The substantia nigra (SN) is a part of the brain that helps control intentional movement and affects thinking and mood by producing the neurotransmitter dopamine (wonderful brain happy drug). By releasing dopamine in areas of the cortex, particularly the frontal areas, SN plays an important role in rewarding behavior (positive reinforcement learning), planning for future benefit over immediate rewards and encouraging memory formation.
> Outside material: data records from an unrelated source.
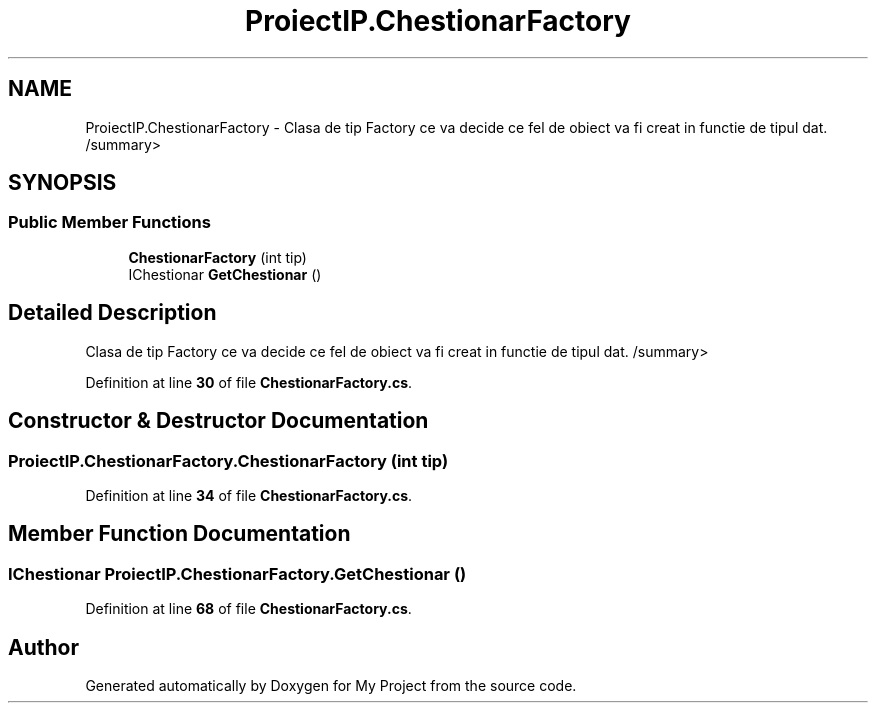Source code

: .TH "ProiectIP.ChestionarFactory" 3 "Wed May 25 2022" "My Project" \" -*- nroff -*-
.ad l
.nh
.SH NAME
ProiectIP.ChestionarFactory \- Clasa de tip Factory ce va decide ce fel de obiect va fi creat in functie de tipul dat\&. /summary>  

.SH SYNOPSIS
.br
.PP
.SS "Public Member Functions"

.in +1c
.ti -1c
.RI "\fBChestionarFactory\fP (int tip)"
.br
.ti -1c
.RI "IChestionar \fBGetChestionar\fP ()"
.br
.in -1c
.SH "Detailed Description"
.PP 
Clasa de tip Factory ce va decide ce fel de obiect va fi creat in functie de tipul dat\&. /summary> 
.PP
Definition at line \fB30\fP of file \fBChestionarFactory\&.cs\fP\&.
.SH "Constructor & Destructor Documentation"
.PP 
.SS "ProiectIP\&.ChestionarFactory\&.ChestionarFactory (int tip)"

.PP
Definition at line \fB34\fP of file \fBChestionarFactory\&.cs\fP\&.
.SH "Member Function Documentation"
.PP 
.SS "IChestionar ProiectIP\&.ChestionarFactory\&.GetChestionar ()"

.PP
Definition at line \fB68\fP of file \fBChestionarFactory\&.cs\fP\&.

.SH "Author"
.PP 
Generated automatically by Doxygen for My Project from the source code\&.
SN is a long dark arc of brain cells* that is located near the top of the brain stem, nearly straight back from the eyes. It would appear to be at the center of the brain mass, pretty much from any angle from which you could view the brain if you had MRI vision. It sits at the top of the mesencephelon (midbrain) just below the hippocampus. SN has two parts, the pars compacta (dense part) and the pars reticulata (reticulated part). The pars compacta does most of the dopamine work. Its neurons lead mostly to the striatum, which more directly affects planned movements, and to the brain’s reward system. It is also heavily involved in recognition of new things in sensory experiences and unexpected happenings in general (surprises). The pars reticulata also does some dopamine work, but acts mostly by producing GABA, a different neurotransmitter. It connects to other parts of the brainstem, the pars compacta and the thalamus. It strongly affects body orientation and eye movements.

Destruction of cells in the SN is typical in Parkinson’s disease and epilepsy. The dopamine cells may relate to depression and schizophrenia.

*Substantia nigra means 'black stuff' in Latin. However, this brain structure only becomes dark after exposure to air (which you really don't want to happen to yours). In situ, it’s not actually dark at all.